Grace O’Sullivan’s personal voyage to save the planet did not end when the French secret service blew two holes in the hull of the Rainbow Warrior and sank it in Auckland Harbour on July 10th, 1985, killing one of her friends.
In the early hours of October 24th, the 23-year-old from Tramore, took the helm as she and three other Greenpeace activists sailed a smaller boat, the Vega, towards the nuclear testing site at Moruroa Atoll in French Polynesia.
“I left Ireland for a purpose. When we got word of the test there was no question about what we were going to do. We sailed into the zone,” Grace recalls.
French commandos boarded the Vega before dawn. The four activists were handcuffed and transferred to a warship, and the Hero underground nuclear test went ahead at 7.50am to the satisfaction of the French prime minister Laurent Fabius, enjoying his breakfast in a command centre 20km away.
READ MORE
By the time France got around to signing the Comprehensive Nuclear Testing Ban Treaty in 1996, it had turned swathes of French Polynesia into a nuclear wasteland, racking up 187 nuclear tests over a 30 year period, spreading cancer and premature death among the indigenous populations of Tahiti and neighbouring islands.
As she waited deportation back to Ireland under military escort, Grace was still grieving for her friend, the Greenpeace photographer, Fernando Pereira, a father-of-two who drowned while trying to salvage his cameras when the second limpet mine attached to the Rainbow Warrior exploded.
They had first met two years earlier when they skimmed the waters off Sellafield in a Zodiac inflatable as part of the Greenpeace campaign to stop the discharge of nuclear waste into the Irish Sea.
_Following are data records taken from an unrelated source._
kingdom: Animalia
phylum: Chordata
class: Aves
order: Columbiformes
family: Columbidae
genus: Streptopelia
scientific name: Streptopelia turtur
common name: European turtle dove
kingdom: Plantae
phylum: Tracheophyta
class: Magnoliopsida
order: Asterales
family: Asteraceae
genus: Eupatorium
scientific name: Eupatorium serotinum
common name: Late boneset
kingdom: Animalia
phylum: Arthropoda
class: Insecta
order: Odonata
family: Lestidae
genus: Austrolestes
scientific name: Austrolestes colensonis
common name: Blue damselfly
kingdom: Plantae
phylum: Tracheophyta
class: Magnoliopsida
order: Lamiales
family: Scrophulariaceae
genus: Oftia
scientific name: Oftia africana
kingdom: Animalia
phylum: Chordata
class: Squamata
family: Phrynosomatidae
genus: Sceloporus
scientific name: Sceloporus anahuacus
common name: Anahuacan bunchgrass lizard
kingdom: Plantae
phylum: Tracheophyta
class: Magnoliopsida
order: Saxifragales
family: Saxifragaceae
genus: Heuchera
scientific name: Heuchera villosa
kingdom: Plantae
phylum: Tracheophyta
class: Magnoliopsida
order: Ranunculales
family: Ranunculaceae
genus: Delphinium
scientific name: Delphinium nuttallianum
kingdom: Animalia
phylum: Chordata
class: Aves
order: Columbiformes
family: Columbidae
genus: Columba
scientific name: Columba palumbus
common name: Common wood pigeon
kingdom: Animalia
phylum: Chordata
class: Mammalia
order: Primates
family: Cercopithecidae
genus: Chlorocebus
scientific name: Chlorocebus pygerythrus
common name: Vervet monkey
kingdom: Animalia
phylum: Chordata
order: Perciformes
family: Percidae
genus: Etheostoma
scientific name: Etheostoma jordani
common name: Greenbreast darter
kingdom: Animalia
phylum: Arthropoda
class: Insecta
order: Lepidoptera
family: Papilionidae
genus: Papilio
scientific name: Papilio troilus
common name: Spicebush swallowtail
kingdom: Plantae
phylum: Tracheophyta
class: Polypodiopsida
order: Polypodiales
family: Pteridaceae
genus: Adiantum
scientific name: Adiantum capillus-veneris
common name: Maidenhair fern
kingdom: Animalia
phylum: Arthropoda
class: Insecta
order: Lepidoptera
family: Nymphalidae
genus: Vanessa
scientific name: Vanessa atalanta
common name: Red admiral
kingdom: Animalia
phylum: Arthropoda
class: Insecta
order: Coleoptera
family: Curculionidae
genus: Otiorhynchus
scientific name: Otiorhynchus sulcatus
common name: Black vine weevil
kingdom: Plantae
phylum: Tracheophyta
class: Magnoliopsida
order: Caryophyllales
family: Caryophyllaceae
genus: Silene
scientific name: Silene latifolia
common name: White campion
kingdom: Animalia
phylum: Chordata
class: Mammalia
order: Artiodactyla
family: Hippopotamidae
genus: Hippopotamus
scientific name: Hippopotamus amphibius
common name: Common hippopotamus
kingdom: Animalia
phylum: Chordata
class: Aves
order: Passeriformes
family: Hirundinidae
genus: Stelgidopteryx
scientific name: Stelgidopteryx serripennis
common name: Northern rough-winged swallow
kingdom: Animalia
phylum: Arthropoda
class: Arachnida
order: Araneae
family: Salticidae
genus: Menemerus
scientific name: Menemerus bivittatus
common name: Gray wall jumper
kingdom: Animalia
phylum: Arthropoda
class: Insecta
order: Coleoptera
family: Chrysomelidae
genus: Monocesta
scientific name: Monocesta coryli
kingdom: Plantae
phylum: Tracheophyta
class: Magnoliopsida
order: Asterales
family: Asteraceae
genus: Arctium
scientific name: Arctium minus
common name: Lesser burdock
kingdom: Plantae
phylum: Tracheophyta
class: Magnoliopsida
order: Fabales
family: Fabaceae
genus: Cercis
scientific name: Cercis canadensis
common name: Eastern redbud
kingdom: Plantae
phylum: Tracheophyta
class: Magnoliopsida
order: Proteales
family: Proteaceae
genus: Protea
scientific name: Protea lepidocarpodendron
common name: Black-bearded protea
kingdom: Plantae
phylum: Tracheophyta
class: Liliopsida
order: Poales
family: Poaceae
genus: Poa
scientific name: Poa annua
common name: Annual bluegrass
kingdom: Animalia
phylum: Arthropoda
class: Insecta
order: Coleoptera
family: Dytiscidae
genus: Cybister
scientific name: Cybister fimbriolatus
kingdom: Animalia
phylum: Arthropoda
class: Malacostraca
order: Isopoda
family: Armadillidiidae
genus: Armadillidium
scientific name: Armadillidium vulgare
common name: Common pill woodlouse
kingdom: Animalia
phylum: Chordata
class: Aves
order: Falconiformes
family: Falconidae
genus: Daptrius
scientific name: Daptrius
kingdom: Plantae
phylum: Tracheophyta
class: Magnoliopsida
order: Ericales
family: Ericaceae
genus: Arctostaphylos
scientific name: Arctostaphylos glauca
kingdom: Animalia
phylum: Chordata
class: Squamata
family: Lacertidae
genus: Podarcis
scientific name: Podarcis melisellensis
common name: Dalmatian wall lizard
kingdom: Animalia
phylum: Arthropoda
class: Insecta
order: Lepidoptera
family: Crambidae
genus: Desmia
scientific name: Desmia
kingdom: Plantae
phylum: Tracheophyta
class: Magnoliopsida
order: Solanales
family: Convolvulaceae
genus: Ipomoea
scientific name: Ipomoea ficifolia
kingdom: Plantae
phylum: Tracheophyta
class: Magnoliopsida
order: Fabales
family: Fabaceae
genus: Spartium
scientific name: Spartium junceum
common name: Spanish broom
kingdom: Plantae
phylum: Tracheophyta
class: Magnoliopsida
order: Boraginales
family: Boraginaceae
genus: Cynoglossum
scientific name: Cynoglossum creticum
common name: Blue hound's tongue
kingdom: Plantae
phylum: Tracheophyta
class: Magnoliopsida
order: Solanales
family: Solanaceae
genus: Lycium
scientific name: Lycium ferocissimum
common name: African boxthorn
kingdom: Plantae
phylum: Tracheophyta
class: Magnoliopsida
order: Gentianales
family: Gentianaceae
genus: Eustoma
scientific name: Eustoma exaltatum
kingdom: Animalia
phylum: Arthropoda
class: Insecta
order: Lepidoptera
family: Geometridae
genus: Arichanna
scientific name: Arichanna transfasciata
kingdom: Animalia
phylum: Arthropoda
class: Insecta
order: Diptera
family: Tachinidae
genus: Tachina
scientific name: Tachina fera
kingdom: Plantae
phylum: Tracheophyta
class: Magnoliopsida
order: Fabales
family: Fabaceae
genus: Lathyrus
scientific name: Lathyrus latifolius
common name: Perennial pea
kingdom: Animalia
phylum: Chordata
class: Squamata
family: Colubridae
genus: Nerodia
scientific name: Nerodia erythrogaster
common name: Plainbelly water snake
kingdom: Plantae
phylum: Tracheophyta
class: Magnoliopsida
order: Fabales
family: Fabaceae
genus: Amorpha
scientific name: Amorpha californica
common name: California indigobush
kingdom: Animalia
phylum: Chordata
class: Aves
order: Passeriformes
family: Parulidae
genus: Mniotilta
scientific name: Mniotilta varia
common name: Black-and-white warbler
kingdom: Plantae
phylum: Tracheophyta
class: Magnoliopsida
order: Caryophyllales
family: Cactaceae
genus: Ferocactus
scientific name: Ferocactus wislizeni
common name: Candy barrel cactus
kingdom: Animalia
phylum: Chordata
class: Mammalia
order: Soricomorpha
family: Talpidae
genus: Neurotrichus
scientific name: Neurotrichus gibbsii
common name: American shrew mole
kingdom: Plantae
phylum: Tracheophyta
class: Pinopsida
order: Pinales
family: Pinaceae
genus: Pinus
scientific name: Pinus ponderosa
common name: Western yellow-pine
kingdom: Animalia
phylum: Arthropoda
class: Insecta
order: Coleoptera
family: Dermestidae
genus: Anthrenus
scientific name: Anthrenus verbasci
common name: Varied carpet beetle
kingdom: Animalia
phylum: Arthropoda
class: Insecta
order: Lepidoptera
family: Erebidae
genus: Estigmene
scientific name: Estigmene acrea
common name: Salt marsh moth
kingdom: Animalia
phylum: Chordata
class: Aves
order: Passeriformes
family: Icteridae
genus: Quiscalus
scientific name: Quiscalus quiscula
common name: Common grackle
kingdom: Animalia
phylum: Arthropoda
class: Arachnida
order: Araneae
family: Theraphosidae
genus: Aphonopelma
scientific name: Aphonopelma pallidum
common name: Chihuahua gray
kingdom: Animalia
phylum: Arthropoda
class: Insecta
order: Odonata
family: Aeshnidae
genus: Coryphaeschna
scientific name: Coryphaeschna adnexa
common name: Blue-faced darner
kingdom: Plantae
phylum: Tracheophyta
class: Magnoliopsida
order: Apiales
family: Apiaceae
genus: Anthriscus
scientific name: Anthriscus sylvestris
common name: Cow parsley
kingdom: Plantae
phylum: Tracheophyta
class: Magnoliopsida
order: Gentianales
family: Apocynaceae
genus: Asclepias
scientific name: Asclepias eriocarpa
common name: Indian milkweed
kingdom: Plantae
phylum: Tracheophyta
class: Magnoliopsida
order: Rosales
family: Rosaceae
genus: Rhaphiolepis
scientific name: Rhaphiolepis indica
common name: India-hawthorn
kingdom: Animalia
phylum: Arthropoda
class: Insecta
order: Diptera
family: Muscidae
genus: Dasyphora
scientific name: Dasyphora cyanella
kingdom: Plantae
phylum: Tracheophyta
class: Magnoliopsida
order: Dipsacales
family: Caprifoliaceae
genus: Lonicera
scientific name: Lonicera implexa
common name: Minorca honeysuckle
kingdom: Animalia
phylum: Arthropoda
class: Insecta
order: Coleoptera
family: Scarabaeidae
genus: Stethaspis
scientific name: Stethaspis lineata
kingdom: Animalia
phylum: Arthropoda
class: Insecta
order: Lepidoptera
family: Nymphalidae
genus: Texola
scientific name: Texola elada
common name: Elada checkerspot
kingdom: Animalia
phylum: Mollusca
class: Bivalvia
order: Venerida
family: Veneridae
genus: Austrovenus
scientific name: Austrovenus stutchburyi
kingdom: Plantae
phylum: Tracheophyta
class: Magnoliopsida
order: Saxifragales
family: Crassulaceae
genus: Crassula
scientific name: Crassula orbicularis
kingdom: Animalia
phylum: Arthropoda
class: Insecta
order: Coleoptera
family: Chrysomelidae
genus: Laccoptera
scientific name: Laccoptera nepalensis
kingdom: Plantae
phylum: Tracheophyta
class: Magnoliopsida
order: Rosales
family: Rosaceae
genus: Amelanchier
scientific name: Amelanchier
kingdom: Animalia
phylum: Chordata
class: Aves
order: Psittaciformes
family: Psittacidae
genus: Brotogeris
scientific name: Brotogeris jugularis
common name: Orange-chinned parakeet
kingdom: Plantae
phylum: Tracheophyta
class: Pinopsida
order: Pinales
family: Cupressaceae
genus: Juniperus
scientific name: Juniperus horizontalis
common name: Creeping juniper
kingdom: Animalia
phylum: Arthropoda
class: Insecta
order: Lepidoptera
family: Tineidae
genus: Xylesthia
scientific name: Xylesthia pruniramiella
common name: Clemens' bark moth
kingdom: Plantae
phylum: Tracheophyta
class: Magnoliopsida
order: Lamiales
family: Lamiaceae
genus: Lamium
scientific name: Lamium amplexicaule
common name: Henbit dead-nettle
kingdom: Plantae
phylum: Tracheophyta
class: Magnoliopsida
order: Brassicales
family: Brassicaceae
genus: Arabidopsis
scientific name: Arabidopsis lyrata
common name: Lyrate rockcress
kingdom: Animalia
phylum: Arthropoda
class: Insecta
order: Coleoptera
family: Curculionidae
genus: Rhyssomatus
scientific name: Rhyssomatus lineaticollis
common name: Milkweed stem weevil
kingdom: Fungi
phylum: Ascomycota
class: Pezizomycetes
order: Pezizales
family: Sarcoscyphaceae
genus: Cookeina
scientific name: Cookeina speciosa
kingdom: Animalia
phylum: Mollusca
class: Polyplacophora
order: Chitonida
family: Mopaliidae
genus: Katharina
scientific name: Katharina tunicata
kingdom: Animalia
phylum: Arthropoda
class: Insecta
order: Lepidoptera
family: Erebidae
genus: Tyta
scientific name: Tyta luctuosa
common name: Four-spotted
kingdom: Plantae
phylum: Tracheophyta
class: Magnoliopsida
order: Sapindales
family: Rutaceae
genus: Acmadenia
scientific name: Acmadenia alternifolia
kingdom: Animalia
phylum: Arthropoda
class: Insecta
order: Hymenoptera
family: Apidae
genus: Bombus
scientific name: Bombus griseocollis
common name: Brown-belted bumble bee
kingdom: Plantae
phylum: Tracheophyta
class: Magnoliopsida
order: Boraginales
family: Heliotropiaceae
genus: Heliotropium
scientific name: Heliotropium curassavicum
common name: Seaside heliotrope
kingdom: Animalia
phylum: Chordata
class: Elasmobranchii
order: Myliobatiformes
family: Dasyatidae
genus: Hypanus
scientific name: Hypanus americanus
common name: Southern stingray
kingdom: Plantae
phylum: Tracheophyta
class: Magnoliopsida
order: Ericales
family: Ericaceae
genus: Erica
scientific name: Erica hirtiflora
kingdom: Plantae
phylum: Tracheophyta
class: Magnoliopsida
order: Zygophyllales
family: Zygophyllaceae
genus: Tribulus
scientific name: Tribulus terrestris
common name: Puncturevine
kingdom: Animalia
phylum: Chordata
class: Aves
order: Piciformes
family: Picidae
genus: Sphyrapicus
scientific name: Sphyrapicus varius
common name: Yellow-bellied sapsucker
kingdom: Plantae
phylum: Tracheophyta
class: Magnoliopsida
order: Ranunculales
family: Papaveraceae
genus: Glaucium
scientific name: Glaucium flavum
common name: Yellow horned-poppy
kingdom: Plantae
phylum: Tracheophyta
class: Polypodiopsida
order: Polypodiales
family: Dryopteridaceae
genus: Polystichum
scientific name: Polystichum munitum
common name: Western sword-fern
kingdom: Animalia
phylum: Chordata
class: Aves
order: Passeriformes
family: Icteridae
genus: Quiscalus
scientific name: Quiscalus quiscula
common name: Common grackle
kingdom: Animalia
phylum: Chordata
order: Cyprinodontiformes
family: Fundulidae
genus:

The former Irish surf champion’s skill with a dinghy was honed while volunteering with the RNLI station in Tramore and, though only 21, Greenpeace signed her up to take part in a campaign to obstruct the killing of seal pups for their fur, off the coast of Norway. A campaign that led to a ban on the import of seal pelts into the EU.
In May 1985, she was on the Rainbow Warrior when it dropped anchor off Rongelap Atoll in the Marshall Islands where the US carried out 46 nuclear tests between 1946 and 1958 with a combined explosive power 7,000 times greater than Hiroshima.

On Rongelap, the 100-mile-wide fall-out plume from the Castle Bravo hydrogen bomb test on March 1st, 1954, had contaminated the food and water, and caused thyroid tumours, leukaemia, still births, miscarriages and other health problems which the US government long refused to recognise as being the result of its actions.
Stepping on to the sand at Rongelap brought back memories for Grace of the contamination registered on her clothing during the Sellafield protest.
Greenpeace agreed to evacuate the 320 islanders to a new home, and she saw for herself the deformities among the 75 children included. Leaving their island home was heartbreaking for all concerned.
The Rainbow Warrior sailed on through the Pacific bearing witness to the impacts of nuclear testing on small island developing nations, visiting Kiribati and then Vanuatu before docking in Auckland where it met its grisly end “in a brazen act of state terrorism” as she describes it.
Grace was deported 40 years ago, on November 1st, and prohibited from ever returning to French Polynesia. She left on a flight to LA under military escort and the following day her touching reunion with her mother Dolores in Dublin airport was captured on the front page of the Irish Times in a photograph taken by Pat Langan.
She was back in action the following year including one memorable protest where she climbed barefoot up the anchor chain of a Soviet Union warship fitted with nuclear warheads in the Mediterranean.
In 1988, the former MEP and Green Party activist played a proud role in establishing the Greenpeace World Park on Ross Island in Antarctica – nicknamed Grace Base by her colleagues – which allowed Greenpeace to attend Antarctic Treaty meetings and push for a ban on mineral extraction and the agreement that, to this day, designates the entire continent “as a natural reserve, devoted to peace and science”.
One cannot but think that Ernest Shackleton and Tom Crean would share her frustration that Ireland has still not signed up to the Antarctic Treaty especially now that British MPs have expressed concern that “geopolitical tension and the prospect of potential mineral reserves are straining peace and environmental protection in Antarctica”.
Happily settled in Tramore, where she raised her three children and glad to be out of politics, she reflects that “Trump is certainly a worry. He’s pulled out of the Paris agreement and supports oil drilling in wilderness areas and deep-sea mining. Antarctica may be in his sights if the world is not careful.
“In Ireland we need to honour our historical contribution to polar exploration by standing up for environmental protection and signing the Treaty.”